New hardware, same oil giant
TotalEnergies just signed a deal with Dell Technologies and Nvidia to design and install Pangea 5, a next-gen supercomputer at its Jean Féger Scientific and Technical Center in Pau, France. The company says the setup will multiply computing power by six and should be commissioned in 2027.
Why an energy company wants a supercomputer
This isn’t TotalEnergies trying to become the next Silicon Valley startup. It’s more like an oil-and-gas giant deciding it wants a much sharper toolbox. The new machine should help with:
- seismic and subsurface imaging
- faster exploration work
- lower-cost, lower-emission hydrocarbon development
- AI-driven research and modeling for complex energy systems
In other words: more number-crunching, fewer delays, and hopefully better decisions when you’re operating in a world where one bad drilling call can get expensive fast.
The money angle
TotalEnergies said the upgrade represents an investment of more than €100 million, or about $85 million.

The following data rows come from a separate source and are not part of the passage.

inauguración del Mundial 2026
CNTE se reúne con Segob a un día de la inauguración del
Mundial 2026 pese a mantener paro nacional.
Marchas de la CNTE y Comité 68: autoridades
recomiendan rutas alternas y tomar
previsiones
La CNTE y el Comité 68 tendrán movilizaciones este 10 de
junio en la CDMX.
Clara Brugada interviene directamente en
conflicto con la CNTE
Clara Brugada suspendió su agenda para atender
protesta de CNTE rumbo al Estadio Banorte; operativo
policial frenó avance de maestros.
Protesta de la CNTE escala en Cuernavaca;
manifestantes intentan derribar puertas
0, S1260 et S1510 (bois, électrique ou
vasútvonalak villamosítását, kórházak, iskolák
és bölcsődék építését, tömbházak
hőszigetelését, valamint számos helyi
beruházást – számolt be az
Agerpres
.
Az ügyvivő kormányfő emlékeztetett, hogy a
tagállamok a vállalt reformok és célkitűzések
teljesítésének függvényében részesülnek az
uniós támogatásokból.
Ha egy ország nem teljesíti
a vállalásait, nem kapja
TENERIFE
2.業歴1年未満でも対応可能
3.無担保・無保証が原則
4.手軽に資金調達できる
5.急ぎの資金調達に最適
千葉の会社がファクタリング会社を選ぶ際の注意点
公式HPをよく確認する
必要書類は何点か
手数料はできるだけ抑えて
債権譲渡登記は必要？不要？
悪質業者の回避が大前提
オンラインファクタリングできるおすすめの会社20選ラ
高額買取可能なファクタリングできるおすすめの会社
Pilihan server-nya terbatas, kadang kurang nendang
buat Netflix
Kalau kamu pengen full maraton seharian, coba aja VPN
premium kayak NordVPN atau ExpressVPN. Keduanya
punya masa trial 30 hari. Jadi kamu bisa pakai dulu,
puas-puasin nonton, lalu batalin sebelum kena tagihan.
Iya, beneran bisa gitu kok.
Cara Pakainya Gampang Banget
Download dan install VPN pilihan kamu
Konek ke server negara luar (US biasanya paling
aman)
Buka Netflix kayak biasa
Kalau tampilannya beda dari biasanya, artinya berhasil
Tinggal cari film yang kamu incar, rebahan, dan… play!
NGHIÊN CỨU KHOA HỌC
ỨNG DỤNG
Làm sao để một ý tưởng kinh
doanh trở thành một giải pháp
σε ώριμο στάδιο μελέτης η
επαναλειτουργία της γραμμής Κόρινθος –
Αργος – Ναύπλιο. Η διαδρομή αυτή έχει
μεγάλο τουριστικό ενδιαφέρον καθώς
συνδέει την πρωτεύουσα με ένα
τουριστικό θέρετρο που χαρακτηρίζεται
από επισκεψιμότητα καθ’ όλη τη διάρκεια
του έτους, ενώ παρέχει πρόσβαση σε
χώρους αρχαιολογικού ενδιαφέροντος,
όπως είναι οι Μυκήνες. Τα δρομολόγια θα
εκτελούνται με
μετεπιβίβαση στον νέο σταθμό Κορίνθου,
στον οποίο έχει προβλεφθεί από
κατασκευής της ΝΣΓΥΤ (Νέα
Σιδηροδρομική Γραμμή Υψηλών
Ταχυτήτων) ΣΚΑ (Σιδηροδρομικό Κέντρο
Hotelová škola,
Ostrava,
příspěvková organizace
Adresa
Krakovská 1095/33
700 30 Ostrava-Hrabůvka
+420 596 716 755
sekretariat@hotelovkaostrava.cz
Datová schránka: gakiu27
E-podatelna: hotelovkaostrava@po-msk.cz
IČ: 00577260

That’s not pocket change, but for a company of this size it’s really a strategic spend: improve the tech, improve the insights, and maybe improve the odds of extracting more value from the business without lighting extra cash on fire.
Big picture
The stock was already under pressure after its recent earnings miss and softer revenue, so this news isn’t a huge immediate catalyst on its own. But it does reinforce a bigger theme: TotalEnergies is trying to use AI and HPC like a secret weapon in the energy transition—less boardroom buzzword bingo, more actual computing horsepower.